WHAT NEEDS TO BE DONE: Transcribe the data verbatim and drop its images.

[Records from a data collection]
□ □ □

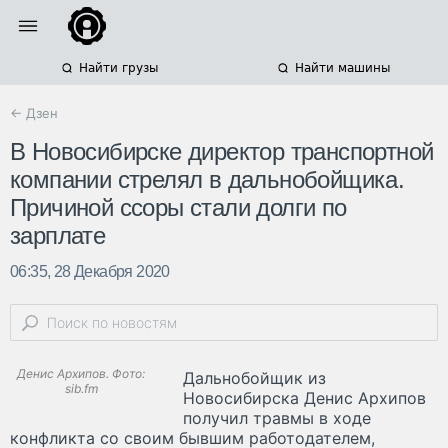
Найти грузы
Найти машины
← Дзен
В Новосибирске директор транспортной
компании стрелял в дальнобойщика.
Причиной ссоры стали долги по
зарплате
06:35, 28 Декабря 2020
Денис Архипов. Фото:
Дальнобойщик из
sib.fm
Новосибирска Денис Архипов
получил травмы в ходе
конфликта со своим бывшим работодателем,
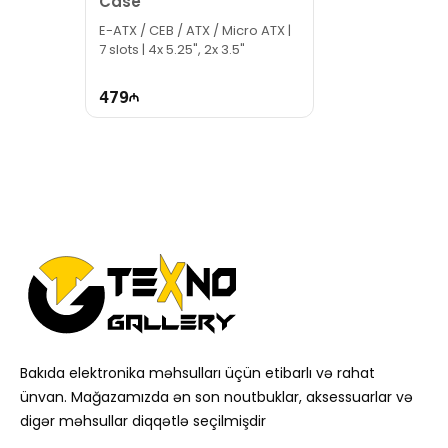
Case
E-ATX / CEB / ATX / Micro ATX |
7 slots | 4x 5.25", 2x 3.5"
479
Bakıda elektronika məhsulları üçün etibarlı və rahat
ünvan. Mağazamızda ən son noutbuklar, aksessuarlar və
digər məhsullar diqqətlə seçilmişdir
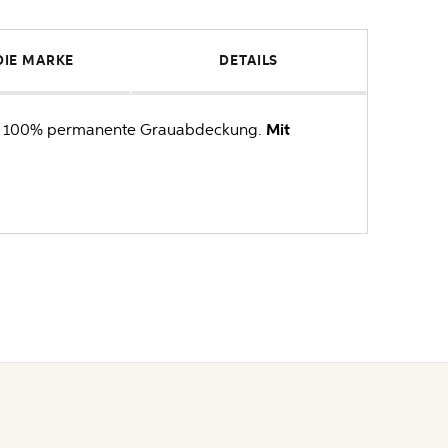
DIE MARKE
DETAILS
 zu 100% permanente Grauabdeckung.
Mit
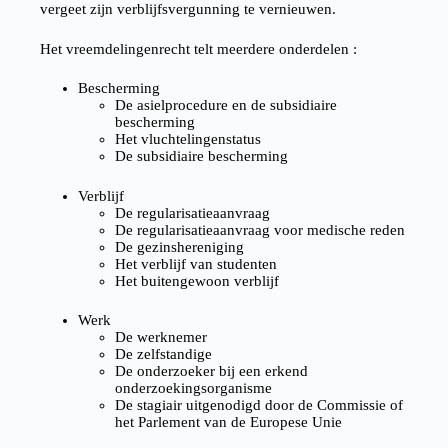
vergeet zijn verblijfsvergunning te vernieuwen.
Het vreemdelingenrecht telt meerdere onderdelen :
Bescherming
De asielprocedure en de subsidiaire
bescherming
Het vluchtelingenstatus
De subsidiaire bescherming
Verblijf
De regularisatieaanvraag
De regularisatieaanvraag voor medische reden
De gezinshereniging
Het verblijf van studenten
Het buitengewoon verblijf
Werk
De werknemer
De zelfstandige
De onderzoeker bij een erkend
onderzoekingsorganisme
De stagiair uitgenodigd door de Commissie of
het Parlement van de Europese Unie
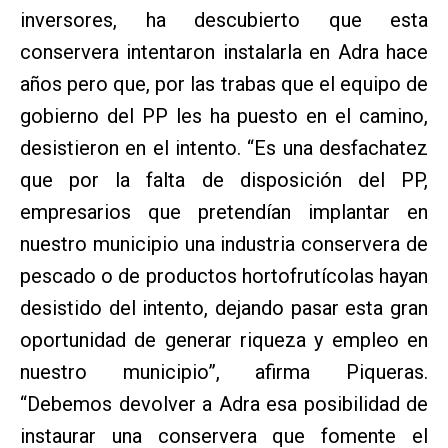
inversores, ha descubierto que esta
conservera intentaron instalarla en Adra hace
años pero que, por las trabas que el equipo de
gobierno del PP les ha puesto en el camino,
desistieron en el intento. “Es una desfachatez
que por la falta de disposición del PP,
empresarios que pretendían implantar en
nuestro municipio una industria conservera de
pescado o de productos hortofrutícolas hayan
desistido del intento, dejando pasar esta gran
oportunidad de generar riqueza y empleo en
nuestro municipio”, afirma Piqueras.
“Debemos devolver a Adra esa posibilidad de
instaurar una conservera que fomente el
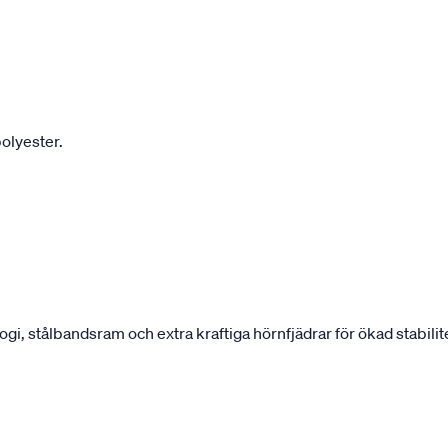
olyester.
 stålbandsram och extra kraftiga hörnfjädrar för ökad stabilite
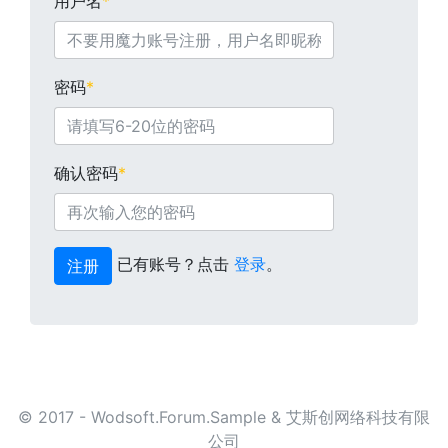
用户名
*
密码
*
确认密码
*
已有账号？点击
登录
。
注册
© 2017 - Wodsoft.Forum.Sample & 艾斯创网络科技有限
公司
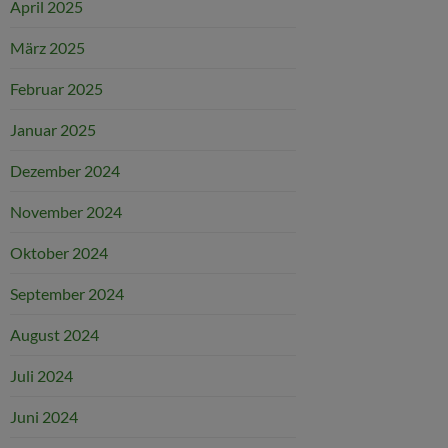
April 2025
März 2025
Februar 2025
Januar 2025
Dezember 2024
November 2024
Oktober 2024
September 2024
August 2024
Juli 2024
Juni 2024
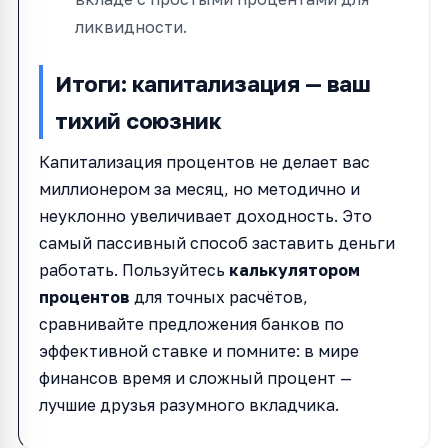
ликвидности.
Итоги: капитализация — ваш
тихий союзник
Капитализация процентов не делает вас
миллионером за месяц, но методично и
неуклонно увеличивает доходность. Это
самый пассивный способ заставить деньги
работать. Пользуйтесь
калькулятором
процентов
для точных расчётов,
сравнивайте предложения банков по
эффективной ставке и помните: в мире
финансов время и сложный процент —
лучшие друзья разумного вкладчика.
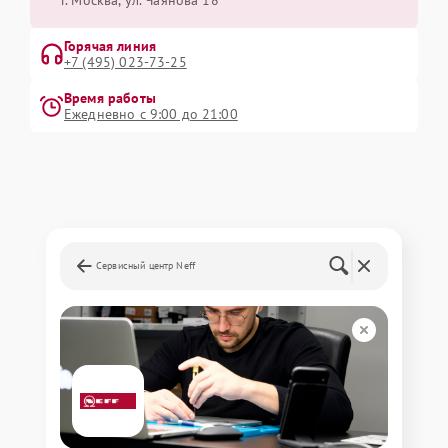
Горячая линия
+7 (495) 023-73-25
Время работы
Ежедневно с 9:00 до 21:00
Сервисный центр Neff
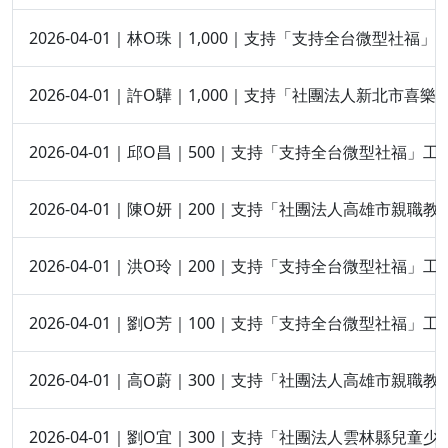
2026-04-01｜林O珠｜1,000｜支持「支持全台微型社福」
2026-04-01｜許O驊｜1,000｜支持「社團法人新北市喜
2026-04-01｜邱O昌｜500｜支持「支持全台微型社福」工
2026-04-01｜陳O妍｜200｜支持「社團法人高雄市親
2026-04-01｜洪O玲｜200｜支持「支持全台微型社福」工
2026-04-01｜劉O芳｜100｜支持「支持全台微型社福」工
2026-04-01｜高O蔚｜300｜支持「社團法人高雄市親
2026-04-01｜劉O宜｜300｜支持「社團法人雲林縣兒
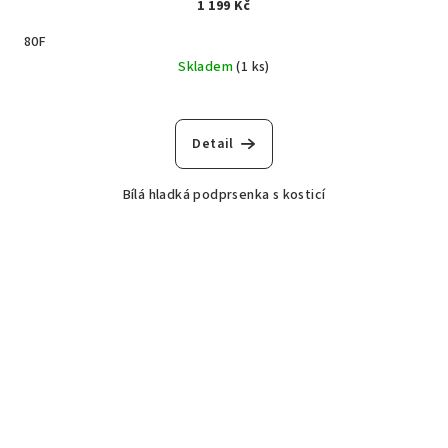
1 199 Kč
80F
Skladem
(1 ks)
Detail
Bílá hladká podprsenka s kosticí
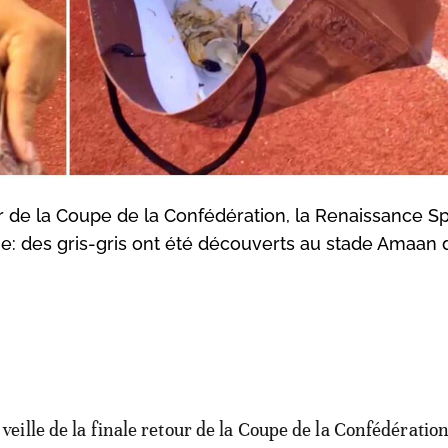
r de la Coupe de la Confédération, la Renaissance Sp
ue: des gris-gris ont été découverts au stade Amaan 
a veille de la finale retour de la Coupe de la Confédératio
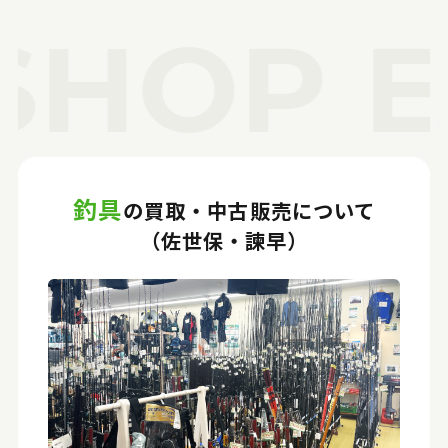
HOP EC
釣具
の買取・中古販売について
（佐世保・諫早）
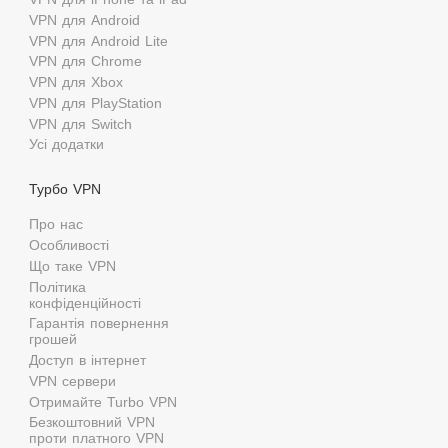
VPN для Android
VPN для Android Lite
VPN для Chrome
VPN для Xbox
VPN для PlayStation
VPN для Switch
Усі додатки
Турбо VPN
Про нас
Особливості
Що таке VPN
Політика
конфіденційності
Гарантія повернення
грошей
Доступ в інтернет
VPN сервери
Отримайте Turbo VPN
Безкоштовний VPN
проти платного VPN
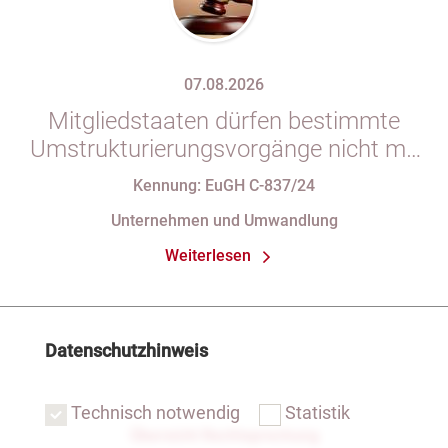
07.08.2026
Mitgliedstaaten dürfen bestimmte
Umstrukturierungsvorgänge nicht mit
indirekten Steuern belasten
Kennung: EuGH C-837/24
Unternehmen und Umwandlung
Weiterlesen
Datenschutzhinweis
Technisch notwendig
Statistik
Übersicht Rechtsprechung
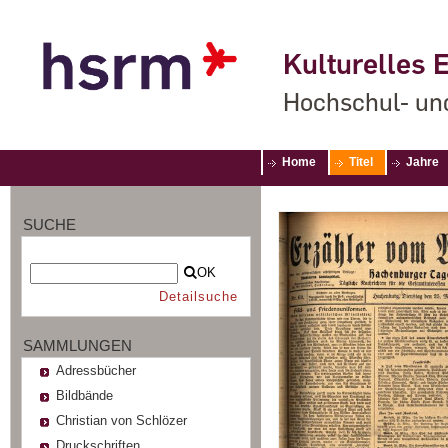
Kulturelles E
Hochschul- un
Home
Titel
Jahre
SUCHE
OK
Detailsuche
SAMMLUNGEN
Adressbücher
Bildbände
Christian von Schlözer
Druckschriften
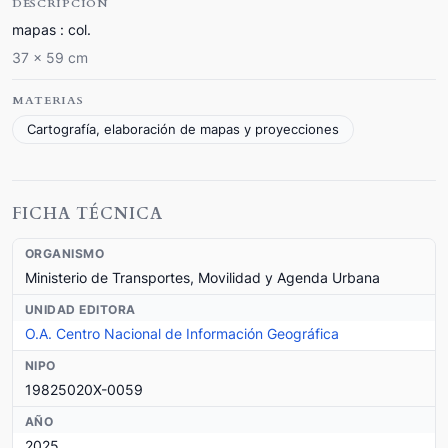
DESCRIPCIÓN
mapas : col.
37 x 59 cm
MATERIAS
Cartografía, elaboración de mapas y proyecciones
FICHA TÉCNICA
ORGANISMO
Ministerio de Transportes, Movilidad y Agenda Urbana
UNIDAD EDITORA
O.A. Centro Nacional de Información Geográfica
NIPO
19825020X-0059
AÑO
2025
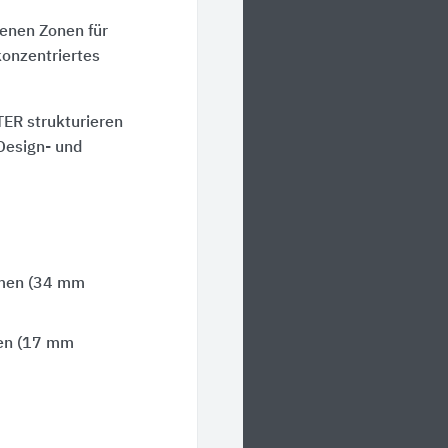
fenen Zonen für
onzentriertes
R strukturieren
 Design- und
hmen (34 mm
en (17 mm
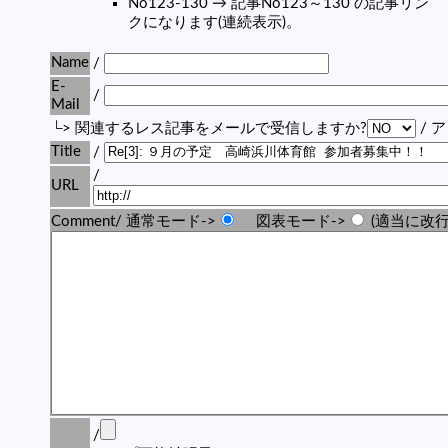
No123-130 → 記事No123～130 の記事リン
クになります(連続表示)。
Name
/
E-
/
Mail
└> 関連するレス記事をメールで受信しますか?
/ 
Title
/
/
URL
Comment/ 通常モード->
図表モード->
(適当に改行
/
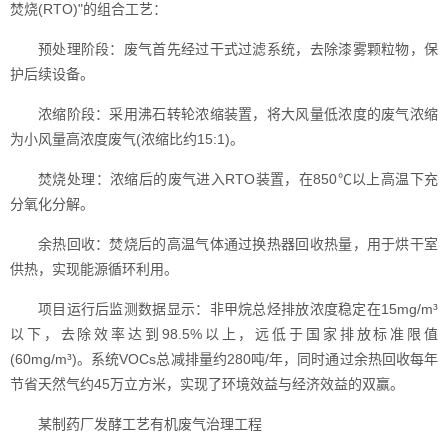
焚烧(RTO)"的组合工艺：
预处理阶段：废气首先经过干式过滤系统，去除漆雾颗粒物，保
护后续设备。
浓缩阶段：采用沸石转轮浓缩装置，将大风量低浓度的废气浓缩
为小风量高浓度废气(浓缩比约15:1)。
焚烧处理：浓缩后的废气进入RTO装置，在850℃以上高温下充
分氧化分解。
余热回收：焚烧后的高温气体通过换热器回收热量，用于烘干室
供热，实现能源循环利用。
项目运行后监测数据显示：非甲烷总烃排放浓度稳定在15mg/m³
以下，去除效率达到98.5%以上，远低于国家排放标准限值
(60mg/m³)。系统VOCs总减排量约280吨/年，同时通过余热回收每年
节省天然气约45万立方米，实现了环境效益与经济效益的双赢。
某制药厂发酵工艺有机废气治理工程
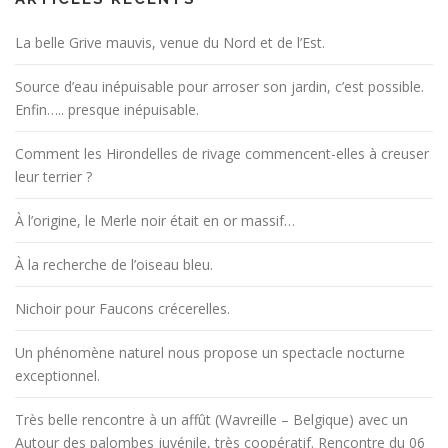
La belle Grive mauvis, venue du Nord et de l’Est.
Source d’eau inépuisable pour arroser son jardin, c’est possible.
Enfin….. presque inépuisable.
Comment les Hirondelles de rivage commencent-elles à creuser
leur terrier ?
À l’origine, le Merle noir était en or massif…
À la recherche de l’oiseau bleu.
Nichoir pour Faucons crécerelles.
Un phénomène naturel nous propose un spectacle nocturne
exceptionnel.
Très belle rencontre à un affût (Wavreille – Belgique) avec un
Autour des palombes juvénile, très coopératif. Rencontre du 06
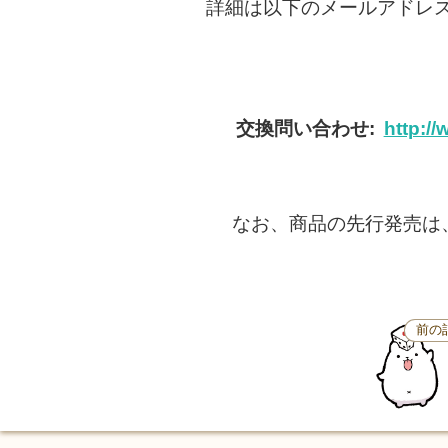
詳細は以下のメールアドレ
交換問い合わせ:
http://
なお、商品の先行発売は、
前の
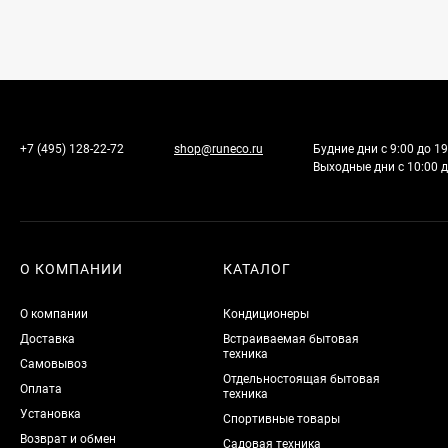
+7 (495) 128-22-72
shop@runeco.ru
Будние дни с 9:00 до 19
Выходные дни с 10:00 д
О КОМПАНИИ
КАТАЛОГ
О компании
Кондиционеры
Доставка
Встраиваемая бытовая
техника
Самовывоз
Отдельностоящая бытовая
Оплата
техника
Установка
Спортивные товары
Возврат и обмен
Садовая техника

□ □ □

ANSWER SECTION:
Найти грузы
Найти машины
← Дзен
В Новосибирске директор транспортной
компании стрелял в дальнобойщика.
Причиной ссоры стали долги по
зарплате
06:35, 28 Декабря 2020
Денис Архипов. Фото:
Дальнобойщик из
sib.fm
Новосибирска Денис Архипов
получил травмы в ходе
конфликта со своим бывшим работодателем,
Case
E-ATX / CEB / ATX / Micro ATX |
7 slots | 4x 5.25", 2x 3.5"
479
Bakıda elektronika məhsulları üçün etibarlı və rahat
ünvan. Mağazamızda ən son noutbuklar, aksessuarlar və
digər məhsullar diqqətlə seçilmişdir
DIE MARKE
DETAILS
 zu 100% permanente Grauabdeckung.
Mit
vergeet zijn verblijfsvergunning te vernieuwen.
Het vreemdelingenrecht telt meerdere onderdelen :
Bescherming
De asielprocedure en de subsidiaire
bescherming
Het vluchtelingenstatus
De subsidiaire bescherming
Verblijf
De regularisatieaanvraag
De regularisatieaanvraag voor medische reden
De gezinshereniging
Het verblijf van studenten
Het buitengewoon verblijf
Werk
De werknemer
De zelfstandige
De onderzoeker bij een erkend
onderzoekingsorganisme
De stagiair uitgenodigd door de Commissie of
het Parlement van de Europese Unie
inversores, ha descubierto que esta
conservera intentaron instalarla en Adra hace
años pero que, por las trabas que el equipo de
gobierno del PP les ha puesto en el camino,
desistieron en el intento. “Es una desfachatez
que por la falta de disposición del PP,
empresarios que pretendían implantar en
nuestro municipio una industria conservera de
pescado o de productos hortofrutícolas hayan
desistido del intento, dejando pasar esta gran
oportunidad de generar riqueza y empleo en
nuestro municipio”, afirma Piqueras.
“Debemos devolver a Adra esa posibilidad de
instaurar una conservera que fomente el
olyester.
 stålbandsram och extra kraftiga hörnfjädrar för ökad stabilite
用户名
*
密码
*
确认密码
*
已有账号？点击
登录
。
注册
© 2017 - Wodsoft.Forum.Sample & 艾斯创网络科技有限
公司
April 2025
März 2025
Februar 2025
Januar 2025
Dezember 2024
November 2024
Oktober 2024
September 2024
August 2024
Juli 2024
Juni 2024
ликвидности.
Итоги: капитализация — ваш
тихий союзник
Капитализация процентов не делает вас
миллионером за месяц, но методично и
неуклонно увеличивает доходность. Это
самый пассивный способ заставить деньги
работать. Пользуйтесь
калькулятором
процентов
для точных расчётов,
сравнивайте предложения банков по
эффективной ставке и помните: в мире
финансов время и сложный процент —
лучшие друзья разумного вкладчика.
Горячая линия
+7 (495) 023-73-25
Время работы
Ежедневно с 9:00 до 21:00
Сервисный центр Neff
2026-04-01｜林O珠｜1,000｜支持「支持全台微型社福」
2026-04-01｜許O驊｜1,000｜支持「社團法人新北市喜
2026-04-01｜邱O昌｜500｜支持「支持全台微型社福」工
2026-04-01｜陳O妍｜200｜支持「社團法人高雄市親
2026-04-01｜洪O玲｜200｜支持「支持全台微型社福」工
2026-04-01｜劉O芳｜100｜支持「支持全台微型社福」工
2026-04-01｜高O蔚｜300｜支持「社團法人高雄市親
2026-04-01｜劉O宜｜300｜支持「社團法人雲林縣兒
1 199 Kč
80F
Skladem
(1 ks)
Detail
Bílá hladká podprsenka s kosticí
r de la Coupe de la Confédération, la Renaissance Sp
ue: des gris-gris ont été découverts au stade Amaan 
a veille de la finale retour de la Coupe de la Confédératio
HOP EC
釣具
の買取・中古販売について
（佐世保・諫早）
VPN для Android
VPN для Android Lite
VPN для Chrome
VPN для Xbox
VPN для PlayStation
VPN для Switch
Усі додатки
Турбо VPN
Про нас
Особливості
Що таке VPN
Політика
конфіденційності
Гарантія повернення
грошей
Доступ в інтернет
VPN сервери
Отримайте Turbo VPN
Безкоштовний VPN
проти платного VPN
07.08.2026
Mitgliedstaaten dürfen bestimmte
Umstrukturierungsvorgänge nicht mit
indirekten Steuern belasten
Kennung: EuGH C-837/24
Unternehmen und Umwandlung
Weiterlesen
Datenschutzhinweis
Technisch notwendig
Statistik
Übersicht Rechtsprechung
Kulturelles E
Hochschul- un
Home
Titel
Jahre
SUCHE
OK
Detailsuche
SAMMLUNGEN
Adressbücher
Bildbände
Christian von Schlözer
Druckschriften
DESCRIPCIÓN
mapas : col.
37 x 59 cm
MATERIAS
Cartografía, elaboración de mapas y proyecciones
FICHA TÉCNICA
ORGANISMO
Ministerio de Transportes, Movilidad y Agenda Urbana
UNIDAD EDITORA
O.A. Centro Nacional de Información Geográfica
NIPO
19825020X-0059
AÑO
2025
fenen Zonen für
onzentriertes
R strukturieren
 Design- und
hmen (34 mm
en (17 mm
No123-130 → 記事No123～130 の記事リン
クになります(連続表示)。
Name
/
E-
/
Mail
└> 関連するレス記事をメールで受信しますか?
/ 
Title
/
/
URL
Comment/ 通常モード->
図表モード->
(適当に改行
/
焚烧(RTO)"的组合工艺：
预处理阶段：废气首先经过干式过滤系统，去除漆雾颗粒物，保
护后续设备。
浓缩阶段：采用沸石转轮浓缩装置，将大风量低浓度的废气浓缩
为小风量高浓度废气(浓缩比约15:1)。
焚烧处理：浓缩后的废气进入RTO装置，在850℃以上高温下充
分氧化分解。
余热回收：焚烧后的高温气体通过换热器回收热量，用于烘干室
供热，实现能源循环利用。
项目运行后监测数据显示：非甲烷总烃排放浓度稳定在15mg/m³
以下，去除效率达到98.5%以上，远低于国家排放标准限值
(60mg/m³)。系统VOCs总减排量约280吨/年，同时通过余热回收每年
节省天然气约45万立方米，实现了环境效益与经济效益的双赢。
某制药厂发酵工艺有机废气治理工程
La belle Grive mauvis, venue du Nord et de l’Est.
Source d’eau inépuisable pour arroser son jardin, c’est possible.
Enfin….. presque inépuisable.
Comment les Hirondelles de rivage commencent-elles à creuser
leur terrier ?
À l’origine, le Merle noir était en or massif…
À la recherche de l’oiseau bleu.
Nichoir pour Faucons crécerelles.
Un phénomène naturel nous propose un spectacle nocturne
exceptionnel.
Très belle rencontre à un affût (Wavreille – Belgique) avec un
Autour des palombes juvénile, très coopératif. Rencontre du 06
詳細は以下のメールアドレ
交換問い合わせ:
http://
なお、商品の先行発売は、
前の
+7 (495) 128-22-72
shop@runeco.ru
Будние дни с 9:00 до 19
Выходные дни с 10:00 д
О КОМПАНИИ
КАТАЛОГ
О компании
Кондиционеры
Доставка
Встраиваемая бытовая
техника
Самовывоз
Отдельностоящая бытовая
Оплата
техника
Установка
Спортивные товары
Возврат и обмен
Садовая техника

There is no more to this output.